To check this for each specimen, we can check the specimen.rhat attribute.
[23]:
print('Worst r_hat:',site.get_specimen_rhats())
print('hw126a2 r_hat:', specimen.rhat)
print('hw126a7 r_hat:', hw126a7.rhat)
Worst r_hat: 1.0004317552003188
hw126a2 r_hat: 1.0001539525687053
hw126a7 r_hat: 1.000453824652979
On this run, hw126a7 was the source of the largest \(\hat{R}\) - even though this is the worst, we find $ 1.0 < \hat{R} < 1.1 $ - which indicates that there were no problems with the sampling (may change between runs).

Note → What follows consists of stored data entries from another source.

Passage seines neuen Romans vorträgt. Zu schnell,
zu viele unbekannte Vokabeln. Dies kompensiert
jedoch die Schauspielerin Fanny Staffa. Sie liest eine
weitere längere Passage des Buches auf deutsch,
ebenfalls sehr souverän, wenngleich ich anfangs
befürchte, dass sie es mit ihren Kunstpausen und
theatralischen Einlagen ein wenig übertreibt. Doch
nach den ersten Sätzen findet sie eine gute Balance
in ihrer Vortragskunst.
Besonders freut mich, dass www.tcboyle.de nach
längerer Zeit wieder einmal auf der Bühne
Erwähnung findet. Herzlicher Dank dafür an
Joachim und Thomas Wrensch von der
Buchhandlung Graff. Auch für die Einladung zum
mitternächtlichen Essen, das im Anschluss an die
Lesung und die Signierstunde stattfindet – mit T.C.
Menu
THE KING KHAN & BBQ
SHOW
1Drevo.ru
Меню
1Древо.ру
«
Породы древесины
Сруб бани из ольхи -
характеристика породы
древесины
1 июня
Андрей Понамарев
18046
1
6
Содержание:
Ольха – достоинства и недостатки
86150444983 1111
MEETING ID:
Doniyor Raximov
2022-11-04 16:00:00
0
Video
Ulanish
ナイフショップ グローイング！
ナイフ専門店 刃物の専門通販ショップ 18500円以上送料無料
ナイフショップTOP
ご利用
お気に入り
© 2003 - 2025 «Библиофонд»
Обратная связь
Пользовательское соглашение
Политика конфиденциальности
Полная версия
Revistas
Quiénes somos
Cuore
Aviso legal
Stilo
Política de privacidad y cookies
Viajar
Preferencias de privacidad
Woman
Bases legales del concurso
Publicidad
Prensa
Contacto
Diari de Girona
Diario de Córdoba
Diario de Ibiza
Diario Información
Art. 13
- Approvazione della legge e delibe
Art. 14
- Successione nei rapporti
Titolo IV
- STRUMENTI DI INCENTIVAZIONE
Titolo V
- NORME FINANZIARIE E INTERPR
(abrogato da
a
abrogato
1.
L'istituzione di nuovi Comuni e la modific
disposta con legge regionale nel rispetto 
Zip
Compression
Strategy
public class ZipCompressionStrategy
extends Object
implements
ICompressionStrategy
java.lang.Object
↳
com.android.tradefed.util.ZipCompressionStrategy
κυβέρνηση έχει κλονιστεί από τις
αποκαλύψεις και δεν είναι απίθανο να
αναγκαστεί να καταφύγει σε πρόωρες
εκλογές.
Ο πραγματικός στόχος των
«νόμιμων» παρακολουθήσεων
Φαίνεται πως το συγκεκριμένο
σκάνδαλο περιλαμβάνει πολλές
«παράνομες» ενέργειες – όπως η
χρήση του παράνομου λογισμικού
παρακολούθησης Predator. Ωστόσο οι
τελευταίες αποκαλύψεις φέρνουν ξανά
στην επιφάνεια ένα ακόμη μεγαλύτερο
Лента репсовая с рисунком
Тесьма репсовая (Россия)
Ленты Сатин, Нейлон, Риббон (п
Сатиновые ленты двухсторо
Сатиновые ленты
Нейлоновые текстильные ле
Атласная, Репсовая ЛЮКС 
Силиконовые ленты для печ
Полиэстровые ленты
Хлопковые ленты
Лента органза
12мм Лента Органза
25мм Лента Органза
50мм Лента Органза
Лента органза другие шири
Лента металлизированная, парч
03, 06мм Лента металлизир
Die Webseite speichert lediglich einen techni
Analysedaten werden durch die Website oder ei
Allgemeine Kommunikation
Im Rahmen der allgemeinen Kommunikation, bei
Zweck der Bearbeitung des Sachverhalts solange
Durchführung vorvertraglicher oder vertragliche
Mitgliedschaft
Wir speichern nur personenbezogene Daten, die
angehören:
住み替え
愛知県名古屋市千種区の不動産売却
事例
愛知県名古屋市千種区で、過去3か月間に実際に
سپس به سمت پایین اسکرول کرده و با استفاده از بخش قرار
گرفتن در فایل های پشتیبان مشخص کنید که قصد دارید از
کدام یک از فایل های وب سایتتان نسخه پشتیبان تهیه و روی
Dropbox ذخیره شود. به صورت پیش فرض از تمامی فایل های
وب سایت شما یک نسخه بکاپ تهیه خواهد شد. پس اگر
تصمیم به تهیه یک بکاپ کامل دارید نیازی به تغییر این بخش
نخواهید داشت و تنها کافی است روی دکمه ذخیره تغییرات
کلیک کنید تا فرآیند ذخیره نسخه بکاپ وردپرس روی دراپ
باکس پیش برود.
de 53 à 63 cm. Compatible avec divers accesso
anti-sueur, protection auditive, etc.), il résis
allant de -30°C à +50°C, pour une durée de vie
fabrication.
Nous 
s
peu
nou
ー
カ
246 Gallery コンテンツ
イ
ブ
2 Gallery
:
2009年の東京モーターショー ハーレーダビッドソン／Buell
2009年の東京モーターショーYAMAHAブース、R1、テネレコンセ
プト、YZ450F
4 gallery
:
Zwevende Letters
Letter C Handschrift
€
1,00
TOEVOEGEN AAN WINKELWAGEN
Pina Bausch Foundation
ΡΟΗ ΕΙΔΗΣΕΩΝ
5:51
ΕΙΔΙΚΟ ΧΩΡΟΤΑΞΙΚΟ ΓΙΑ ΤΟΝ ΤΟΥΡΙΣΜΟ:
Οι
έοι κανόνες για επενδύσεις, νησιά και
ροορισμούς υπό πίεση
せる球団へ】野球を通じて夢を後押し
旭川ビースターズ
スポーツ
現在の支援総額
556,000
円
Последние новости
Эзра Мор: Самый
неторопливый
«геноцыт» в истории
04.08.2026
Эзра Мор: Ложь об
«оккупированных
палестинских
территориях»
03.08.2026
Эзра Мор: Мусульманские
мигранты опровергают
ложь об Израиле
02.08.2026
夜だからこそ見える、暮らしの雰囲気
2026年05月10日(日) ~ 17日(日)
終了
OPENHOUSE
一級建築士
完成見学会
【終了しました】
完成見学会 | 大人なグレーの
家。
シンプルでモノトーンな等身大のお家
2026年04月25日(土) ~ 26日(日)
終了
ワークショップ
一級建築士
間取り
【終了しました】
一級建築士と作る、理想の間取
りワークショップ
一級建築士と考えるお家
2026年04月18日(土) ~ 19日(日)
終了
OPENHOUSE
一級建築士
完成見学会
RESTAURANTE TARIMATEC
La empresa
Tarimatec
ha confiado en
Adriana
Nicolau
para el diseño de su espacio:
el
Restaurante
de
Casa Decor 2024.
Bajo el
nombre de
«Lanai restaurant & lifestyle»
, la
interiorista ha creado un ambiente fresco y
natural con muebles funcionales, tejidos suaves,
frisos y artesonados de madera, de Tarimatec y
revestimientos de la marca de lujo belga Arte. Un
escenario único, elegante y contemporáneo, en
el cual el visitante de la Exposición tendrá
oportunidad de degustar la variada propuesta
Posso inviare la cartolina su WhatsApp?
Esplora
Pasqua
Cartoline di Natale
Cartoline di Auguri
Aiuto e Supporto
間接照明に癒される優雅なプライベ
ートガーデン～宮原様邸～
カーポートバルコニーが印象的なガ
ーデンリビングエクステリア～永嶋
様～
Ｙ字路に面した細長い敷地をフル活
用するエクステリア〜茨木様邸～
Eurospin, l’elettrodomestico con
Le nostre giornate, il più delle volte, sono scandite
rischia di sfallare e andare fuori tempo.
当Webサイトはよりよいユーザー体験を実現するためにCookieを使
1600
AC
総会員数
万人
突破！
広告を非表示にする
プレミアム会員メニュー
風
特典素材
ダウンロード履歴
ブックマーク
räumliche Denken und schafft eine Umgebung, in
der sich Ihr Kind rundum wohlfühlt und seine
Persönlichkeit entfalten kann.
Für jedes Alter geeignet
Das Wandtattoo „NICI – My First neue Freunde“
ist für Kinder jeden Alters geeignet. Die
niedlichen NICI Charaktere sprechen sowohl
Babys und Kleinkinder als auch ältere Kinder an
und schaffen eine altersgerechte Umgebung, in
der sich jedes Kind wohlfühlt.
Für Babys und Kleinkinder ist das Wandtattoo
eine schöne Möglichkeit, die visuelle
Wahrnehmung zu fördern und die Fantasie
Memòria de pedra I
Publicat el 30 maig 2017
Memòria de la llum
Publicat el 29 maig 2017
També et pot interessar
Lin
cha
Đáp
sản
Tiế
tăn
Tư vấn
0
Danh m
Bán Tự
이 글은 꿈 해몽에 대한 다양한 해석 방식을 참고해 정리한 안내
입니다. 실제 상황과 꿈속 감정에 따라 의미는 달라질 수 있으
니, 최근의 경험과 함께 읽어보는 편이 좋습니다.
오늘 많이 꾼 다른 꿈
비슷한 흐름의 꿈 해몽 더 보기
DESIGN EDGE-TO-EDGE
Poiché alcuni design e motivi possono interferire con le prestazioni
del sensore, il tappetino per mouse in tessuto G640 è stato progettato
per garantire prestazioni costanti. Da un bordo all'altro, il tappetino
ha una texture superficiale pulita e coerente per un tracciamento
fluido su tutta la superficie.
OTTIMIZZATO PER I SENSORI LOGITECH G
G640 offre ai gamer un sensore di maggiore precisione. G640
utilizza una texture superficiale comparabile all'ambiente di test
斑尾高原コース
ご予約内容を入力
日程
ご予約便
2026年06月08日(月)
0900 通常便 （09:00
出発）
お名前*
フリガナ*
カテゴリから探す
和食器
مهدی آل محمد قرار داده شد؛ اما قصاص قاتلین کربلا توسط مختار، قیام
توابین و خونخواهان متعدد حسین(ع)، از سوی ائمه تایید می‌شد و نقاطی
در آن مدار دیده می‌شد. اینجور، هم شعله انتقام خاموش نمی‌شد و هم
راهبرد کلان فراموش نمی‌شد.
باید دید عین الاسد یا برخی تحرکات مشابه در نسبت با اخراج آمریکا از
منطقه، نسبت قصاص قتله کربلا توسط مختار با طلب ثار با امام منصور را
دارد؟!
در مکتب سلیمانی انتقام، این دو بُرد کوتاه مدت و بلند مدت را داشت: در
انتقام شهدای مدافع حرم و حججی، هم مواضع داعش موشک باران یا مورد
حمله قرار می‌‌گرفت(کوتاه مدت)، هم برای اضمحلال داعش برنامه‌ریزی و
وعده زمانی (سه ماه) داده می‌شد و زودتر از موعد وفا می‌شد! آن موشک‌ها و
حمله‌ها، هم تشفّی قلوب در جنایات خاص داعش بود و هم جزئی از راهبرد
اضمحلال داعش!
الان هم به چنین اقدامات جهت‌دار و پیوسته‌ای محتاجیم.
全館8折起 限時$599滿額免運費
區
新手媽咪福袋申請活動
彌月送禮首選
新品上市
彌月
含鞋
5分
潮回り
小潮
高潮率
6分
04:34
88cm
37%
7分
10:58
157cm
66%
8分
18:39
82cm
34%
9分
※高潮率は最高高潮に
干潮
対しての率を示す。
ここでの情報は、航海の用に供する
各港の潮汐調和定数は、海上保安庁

Choosing models and MCMC sampling options#
Sometimes, high \(\hat{R}\) can be caused by sampling issues that can be fixed by using a different parameterization of the model. This is an optional parameter in site.BiCEP_fit(). The two models are BiCEP.model_circle_fast and BiCEP.model_circle_slow (found in the root BiCEP package). Default behaviour is to use the slow model when the number of specimens is less than 7 and the fast model when the number of specimens is greater than 7. The slow model can give more detailed
results, but sometimes may perform worse. Try the other if the default doesn’t seem to be working. Other parameters for BiCEP_fit include n_samples which controls the number of samples (default 30000). Upping this number will take longer but improve the fit.
Using BiCEP to group by sample instead of site#
This can be done by calling the data.switch_grouping() method. It doesn’t work on an individual sample/site basis (but this can be edited in the csv files BiCEP uses).